Friday, February 16, 2007

Does Sarcasm Belong in Music?

I've heard some artists speak of of the act of creation as a compulsion. "I had this thing inside me, and I had to let it out!" you'll hear them say, as if making a piece of art were an impulse of a degree of urgency similar to that of taking a good, but deferred, growler.

It matters not whether the art be good or bad. I imagine a similar impulse moved the authors of both Rodin's Gates of Hell and any random Hummel figurine. Inspiration strikes, the materials are produced, and woe betide any man who stands in Art's way.

In my case, I nearly never feel this compulsion. To me, the act of reaching over for my guitar and strumming a few chords is almost always motivated from something far closer to boredom than to hunger. Perhaps this is what stands between me and true artistry, I don't know.

This piece isn't so much as compulsion as an exorcism. "Somethin' Stupid" (the Frank and Nancy Sinatra version) came on an episode of "The Simpsons" one evening. I guarantee I hadn't heard the song since approximately 1974 (it superseded The Turtles "Happy Together" at the Number One spot in 1967, if you can believe that), but all it took was that one verse of it on "The Simpsons" to burrow the sleazy motherfucker deep, deep, deep into my brain. When I came out from under general anesthesia after my hip-replacement operation, guess what was there waiting for me...? That's how badly the miserable thing was dug in there.

As the ineffable Rep. Adam Putnam (R-Fla.) said during House debate on the Iraq Surge, quoting Robert Frost, "The best way out is always through." With this wise thought in mind, I set about expunging the mildly sleazy "Somethin' Stupid" by absolutely slathering on the sleaziest possible of musical touches. The cha-cha-cha beat has always struck me as sleazy to the point of risibility, and so on it came. What more Muzak move can there be than to follow a sung phrase with the same phrase played in octaves on a piano? Throw it in! A Nelson Riddle orchestral passage to break up the monotony? Check! Herb-Alpert glissando trumpets? Check! Passing tones relegated to the Mighty Marimba? Where else?

So brilliantine up your hair, throw a rose between your teeth, swallow those icky thoughts about a father-daughter singing duo belting out,
The time is right
Your perfume fills my head
The stars get red
And oh the nights so blue
And then I go and spoil it all
By saying something stupid
Like "I love you"
and let's dance!

Play "Somethin' Stupid" (pops).


Anonymous said...

I believe it is customary in these situations to illegally redistribute copyrighted materials, courtesy of youtube.

Anonymous said...

robotslave, nice windsocks shots at the end of that video! What was that all about?

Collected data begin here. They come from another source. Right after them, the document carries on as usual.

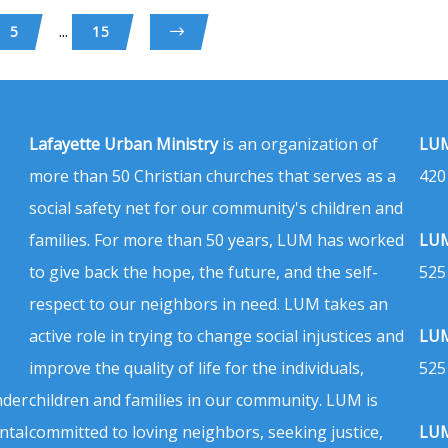
...
5
15
Lafayette Urban Ministry
is an organization of
LUM
more than 50 Christian churches that serves as a
420
social safety net for our community's children and
families. For more than 50 years, LUM has worked
LUM
to give back the hope, the future, and the self-
525
respect to our neighbors in need. LUM takes an
active role in trying to change social injustices and
LUM
improve the quality of life for the individuals,
525
nder
children and families in our community. LUM is
ntal
committed to loving neighbors, seeking justice,
LUM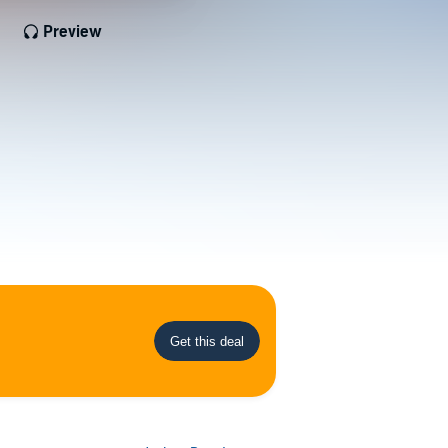
Preview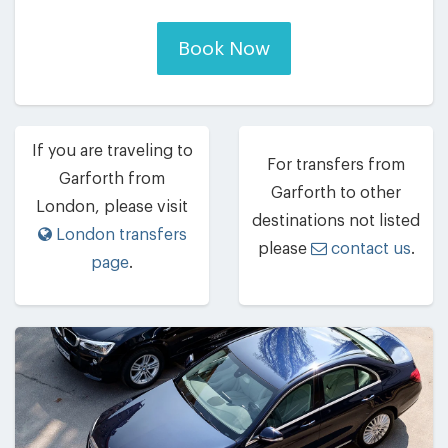
Book Now
If you are traveling to
For transfers from
Garforth from
Garforth to other
London, please visit
destinations not listed
London transfers
please
contact us
.
page
.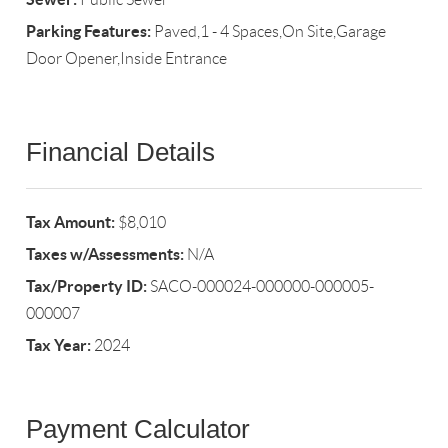
Parking Features:
Paved,1 - 4 Spaces,On Site,Garage
Door Opener,Inside Entrance
Financial Details
Tax Amount:
$8,010
Taxes w/Assessments:
N/A
Tax/Property ID:
SACO-000024-000000-000005-
000007
Tax Year:
2024
Payment Calculator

Jeddie, your song was great! Wish I could do that when the feeling strikes.

I don't think I ever really knew that was Sinatra and his daughter. That's weird.

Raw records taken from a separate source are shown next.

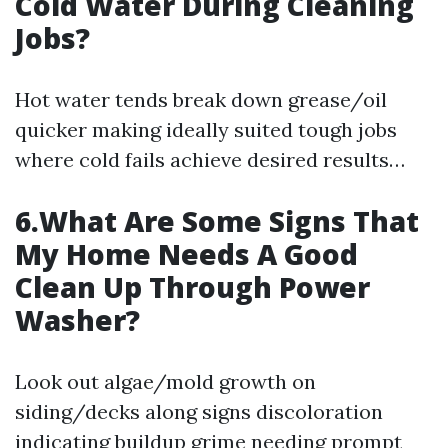
Cold Water During Cleaning
Jobs?
Hot water tends break down grease/oil
quicker making ideally suited tough jobs
where cold fails achieve desired results…
6.What Are Some Signs That
My Home Needs A Good
Clean Up Through Power
Washer?
Look out algae/mold growth on
siding/decks along signs discoloration
indicating buildup grime needing prompt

That was one of those songs that made me want to be a grown up when I was little. I always pictured I'd have cocktail parties and everyone would be cha-cha'ing around.

...I'd still take this song over anything by Justin Timberlake.

bobby lightfoot said...

1. Woah! There's actually a lot to be said for this.

2. Permission to overdub some ungodly duo vocals on this (Bush and Cheney? Dr. Devendra and Maria Callas? Katherine Harris and Dracula?

We go where th' intoxicants take us.

3. I did "Mayor of Simpleton" like this once.

4. I like how th' "true artistry" link hits my blog and there's a picture of a deep-fried chicken head.

The Viscount LaCarte said...


For some odd reason it reminds me of those George Martin instrumentals from A Hard Day's Night.

Nice work Ned.

Anonymous said...

Didn't Alvin and the Chipmunks cover this song?